MENGHUJAT PENYELAMAT, MENJILAT PENGKHIANAT
Bangsa Indonesia seringkali abai pada hal paling mendasar dalam perjalanan sejarahnya. Siapa yang benar-benar menjaga agar rumah besar bernama Indonesia tetap berdiri kokoh ketika badai datang.
Tragedi Agustus 2025 adalah salah satu ujian paling berat, di mana riak yang dipancarkan hampir berubah menjadi gelombang besar yang dapat mengguncang legitimasi pemerintahan Presiden Prabowo dan merusak sendi-sendi stabilitas nasional.
Pada saat krusial itulah Polri berdiri di garis depan, membendung arus kekacauan, menjaga agar api kemarahan tidak membakar habis fondasi negara, dan memastikan pemerintahan tetap berjalan tanpa kehilangan kendali.
Namun ironisnya, bangsa ini justru melupakannya dan memilih narasi sempit yang mereduksi peran Polri menjadi sekadar “gagal” dikarenakan ada nyawa melayang.
Tidak ada yang menafikan, tewasnya seorang pengemudi ojek online adalah luka. Sebuah tragedi yang memang tidak seharusnya terjadi. Tetapi apakah sebuah institusi yang menahan keruntuhan negara layak dihakimi hanya dari satu titik peristiwa, sementara ratusan titik berhasil dalam meredam amuk massa diabaikan begitu saja?
Apakah adil jika mengorbankan ribuan anggota Polri yang berjaga siang-malam, yang menghadang provokator hingga mempertaruhkan nyawa, disapu bersih oleh satu narasi bahwa mereka gagal? Di tengah kompleksitas tragedi yang melibatkan dugaan intervensi pihak eksternal, Polri justru dijadikan kambing hitam seolah-olah mereka penyebab, bukan penyelamat.
Lebih menyakitkan lagi, alih-alih mengucapkan terima kasih, justru muncul tuntutan politik yang ingin mengganti Kapolri, bahkan wacana “reformasi Polri” yang berpotensi menempatkan kepolisian di bawah kementerian tertentu.
Ini berpotensi bahaya. Sebab sejarah sudah membuktikan, Polri yang dikungkung di bawah kementerian adalah Polri yang kehilangan independensinya, yang tidak lagi bisa berdiri tegak sebagai pengayom masyarakat, melainkan hanya menjadi kepanjangan tangan politik.
Mereka yang melontarkan wacana tersebut lupa bahwa stabilitas yang mereka nikmati hari ini, pasca tragedi Agustus 2025, berdiri di atas keringat dan darah institusi yang mereka hina.
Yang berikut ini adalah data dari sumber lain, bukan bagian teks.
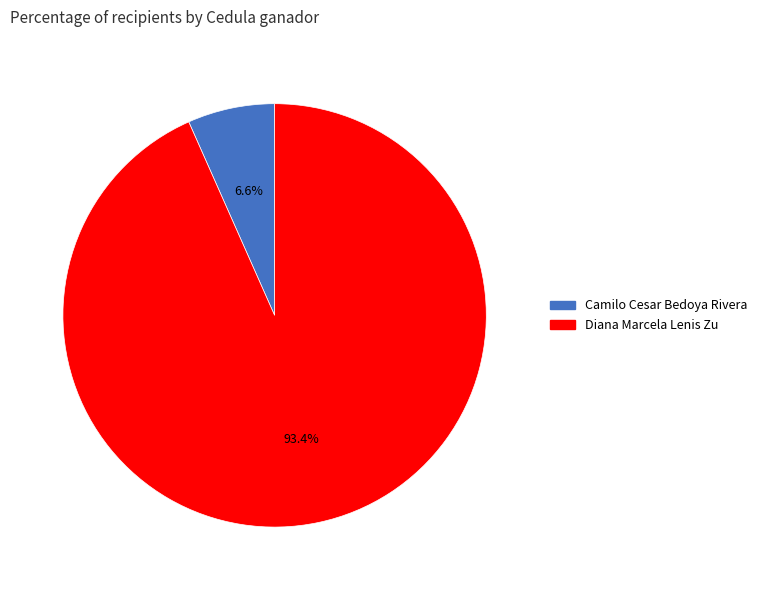

What percentage is the Camilo Cesar Bedoya Rivera slice, to the nearest percent?

7%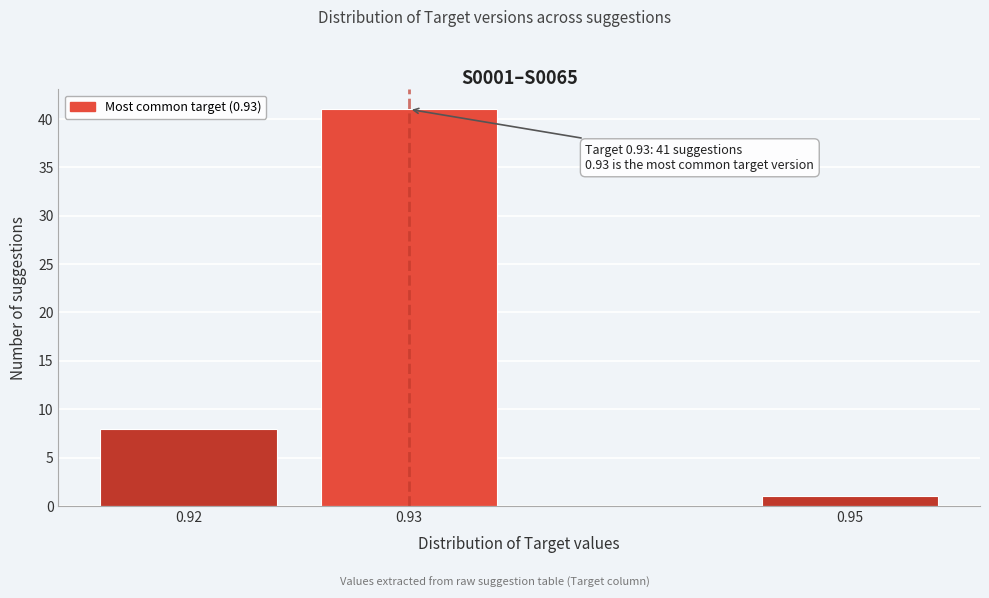

Reading left to right, extract all data points from this chart.

0.92=8	0.93=41	0.95=1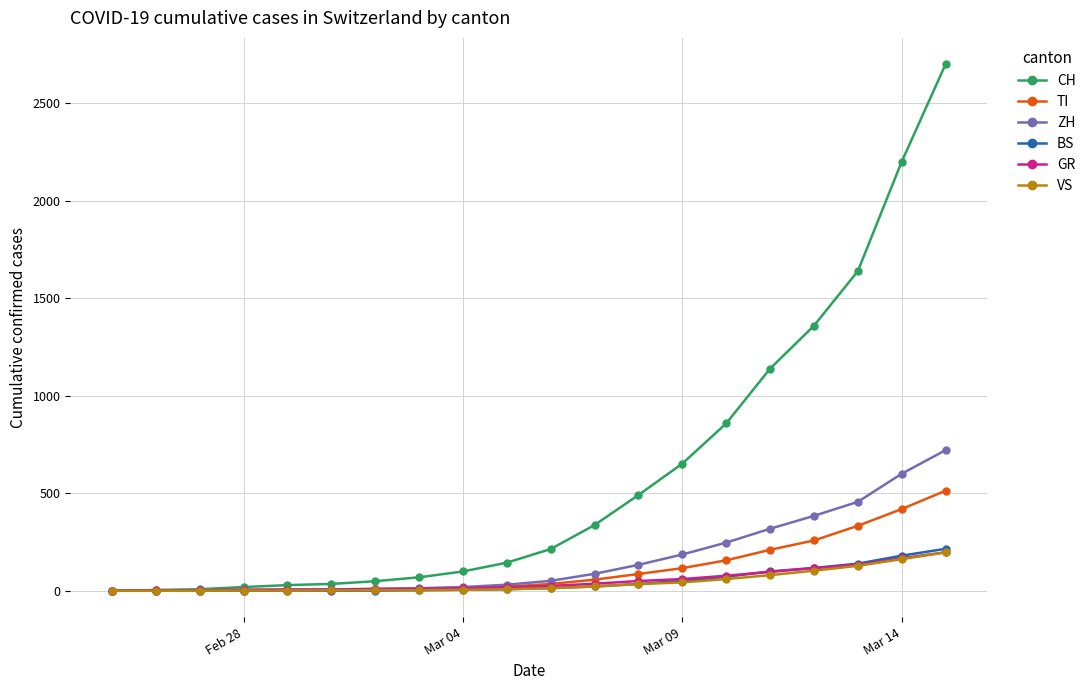

Which series has the largest total across all categories?

CH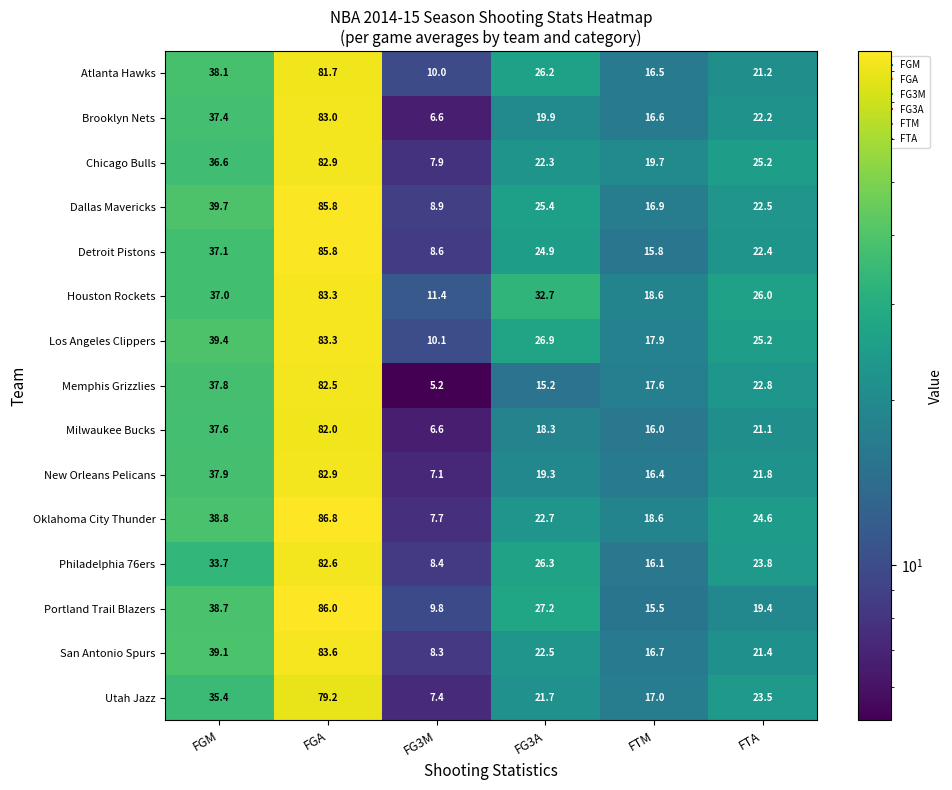

How many data points does each series have?

6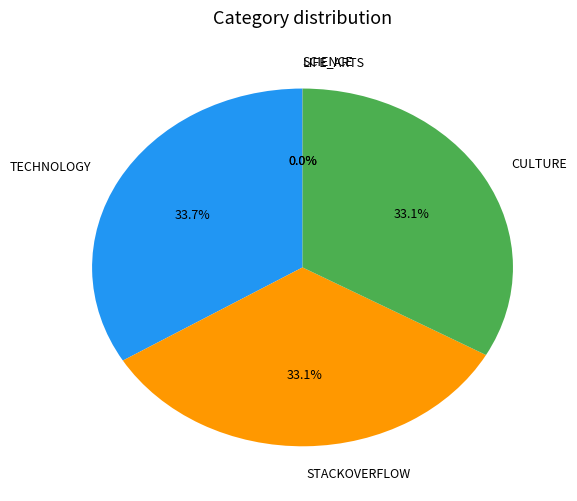

Is there any slice that represents more than half of the pie?

No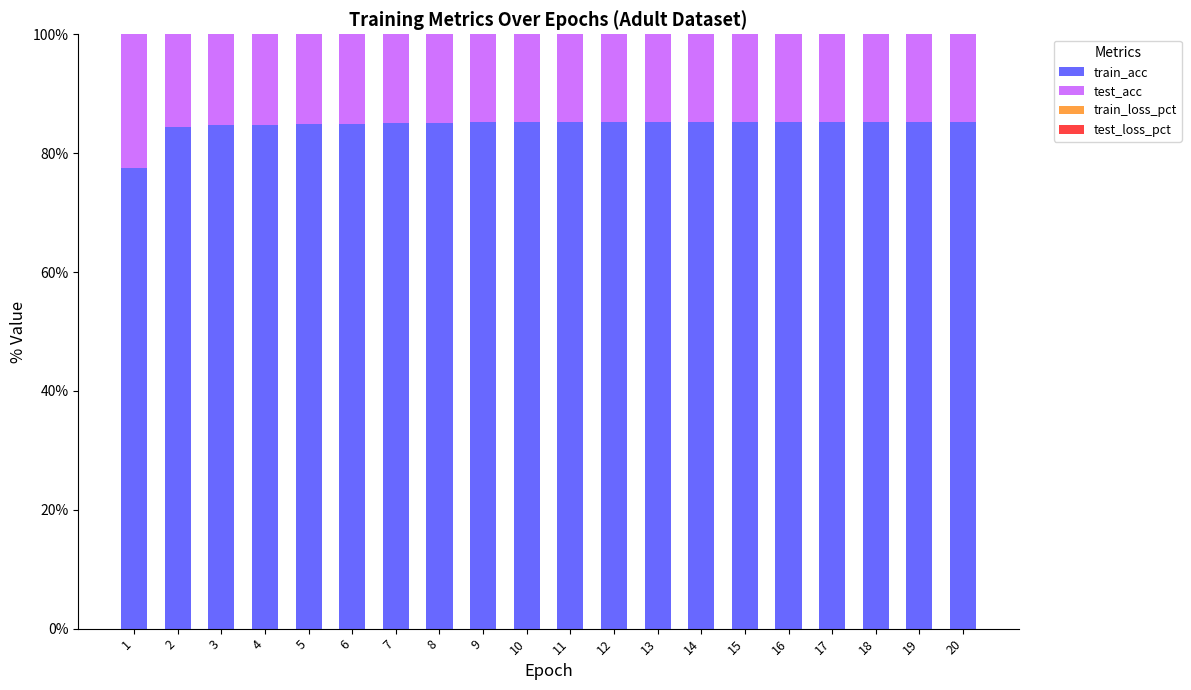

List the series in order of their peak value, lowest first.

test_loss_pct, train_loss_pct, test_acc, train_acc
Bangsa ini perlu berpikir: kepada siapa kita berterima kasih ketika riak tidak menjelma menjadi gelombang besar yang merobohkan pemerintahan sah? Kepada siapa kita berterima kasih ketika keamanan nasional tetap terjaga di tengah hasutan yang berusaha memecah belah? Jawabannya jelas: Polri.
Maka jika bangsa ini memilih mengabaikan pengorbanan itu, bukan hanya Polri yang dilecehkan, melainkan juga martabat negara yang dipertaruhkan. Sudah saatnya Indonesia bersikap jujur pada sejarahnya sendiri. Polri bukan kambing hitam, melainkan perisai terdepan yang memastikan republik ini tetap berdiri.
Maka izinkan satu pertanyaan terakhir menggema di ruang batin bangsa ini: apa jadinya Indonesia tanpa Polri di garis terdepan tragedi Agustus 2025? Apakah pemerintahan Prabowo akan tetap tegak, atau malah runtuh karena provokasi? Apakah rakyat akan bisa kembali bekerja dengan tenang, atau malah terjebak dalam ketakutan tanpa ujung?
Sejarah sudah menjawabnya dengan jelas. Indonesia selamat karena Polri berdiri. Jika bangsa ini menutup mata, menolak memberi apresiasi, dan justru menekan Polri dengan berbagai tuntutan, maka bangsa ini sedang menggali lubang bagi dirinya sendiri.
Kita terlalu murah hati memberi panggung kepada provokator, tapi terlalu pelit memberi hormat kepada penjaga republik. Sudah waktunya bangsa ini berterima kasih, karena tanpa Polri, mungkin yang tersisa hari ini hanyalah puing-puing kehancuran dan ketakutan.